Similar to popular toolkits like CUDA, the OpenVINO stack can be utilized to enable training on the Intel XPUs by optimizing implementations of the operations commonly used in training machine learning models (tree-based and graph-based regressors/classifiers) and extend capabilities in deep learning models, such as convolutions, matrix multiplications, and other tensor operations.

Currently, a pre-trained model(mostly trained on a GPU) gets converted to OpenVINO IR files through OpenVINO Converter(OVC) and then quantized using NNCF. Then inferencing gets implemented with that quantized file model which takes a significant amount of time and code implementation if we want to move an existing application using that model.
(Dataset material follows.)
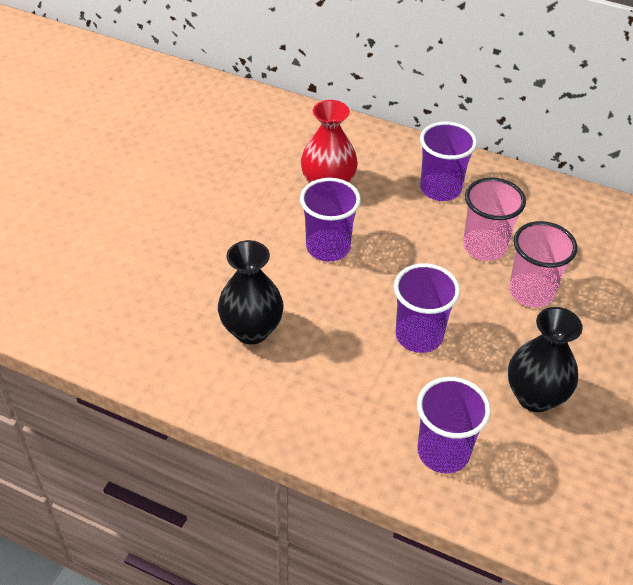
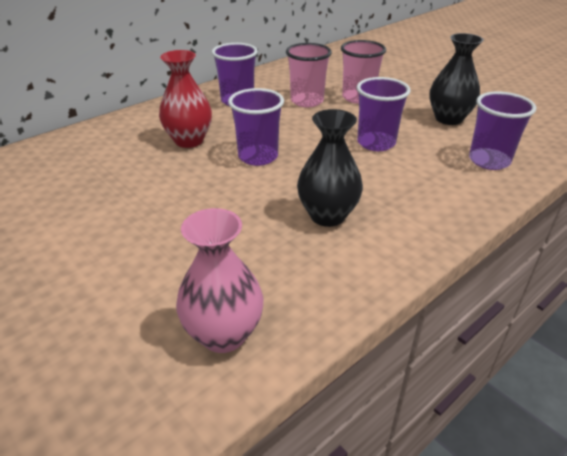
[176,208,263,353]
So, we want to create an OpenVINO training wrapper on top of PyTorch/TensorFlow/sci-kit-learn to directly use the OpenVINO as a backend to optimize the training through more efficient hardware. The model will be trained using AI PC XPU. Therefore, with minimum code changes and less training time, the application can be moved to use the OpenVINO framework thereby reducing latency and increasing throughput.

Expected outcomes: After the project is finished, what would be delivered by the contributor e.g.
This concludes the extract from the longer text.